One of them called Trump's White House "uniquely dysfunctional" while another characterised the US leader as "incompetent" and "insecure". Their release came just a month after Trump visibly enjoyed himself during a state visit that included a 41-gun salute welcome at Buckingham Palace and a banquet dinner with the queen. They also threatened to complicate London's efforts to strike a new US trade agreement that could mitigate potential damage from Britain's withdrawal from the European Union.

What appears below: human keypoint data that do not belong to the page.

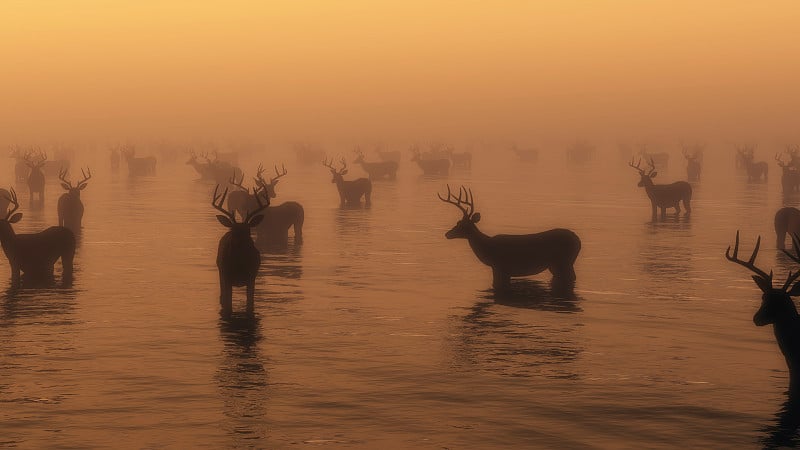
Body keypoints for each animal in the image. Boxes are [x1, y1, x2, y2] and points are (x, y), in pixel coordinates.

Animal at [212, 185, 268, 314]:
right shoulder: (226, 276)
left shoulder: (252, 277)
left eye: (248, 230)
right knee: (222, 296)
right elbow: (228, 303)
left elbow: (250, 303)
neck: (239, 266)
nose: (240, 242)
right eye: (234, 230)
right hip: (220, 271)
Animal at [438, 185, 580, 290]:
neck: (487, 248)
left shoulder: (500, 266)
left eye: (461, 224)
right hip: (558, 264)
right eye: (458, 222)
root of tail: (578, 240)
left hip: (564, 261)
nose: (447, 234)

Trump fired back by saying that people in his administration were "not big fans" of London's man in Washington. "We are not big fans of that man and he has not served the UK well. So I can understand it, and I can say things about him but I won't bother," Trump told reporters. UK officials defended Darroch as a professional who was carrying out his duties by providing "frank" assessments of the latest developments in Washington.
"Our ambassadors provide honest, unvarnished assessments of politics in their country," a Downing Street spokesman said. "As you'd expect, contact has been made with the Trump administration setting out our view that we believe the leak is unacceptable." Foreign Secretary Jeremy Hunt said the culprit would face "very serious consequences if and when we find out who was responsible".
His US affairs deputy Alan Duncan later told parliament that the police could launch their own investigation "if evidence of criminality is found. "The most important focus is to establish who is responsible for this despicable leak," Duncan said. The Daily Telegraph newspaper said such memos are seen by up to 100 people working in the Foreign Office and other government departments.
"But it would require a single official or minister to have access to the whole cache, inevitably casting the spotlight on senior ministers," it wrote. The immediate suspicion of the London papers fell on Brexit-backing players in a power struggle within the governing Conservative Party. British politics are in for a major revamp once Prime Minister Theresa May ends her three-year spell in power later this month.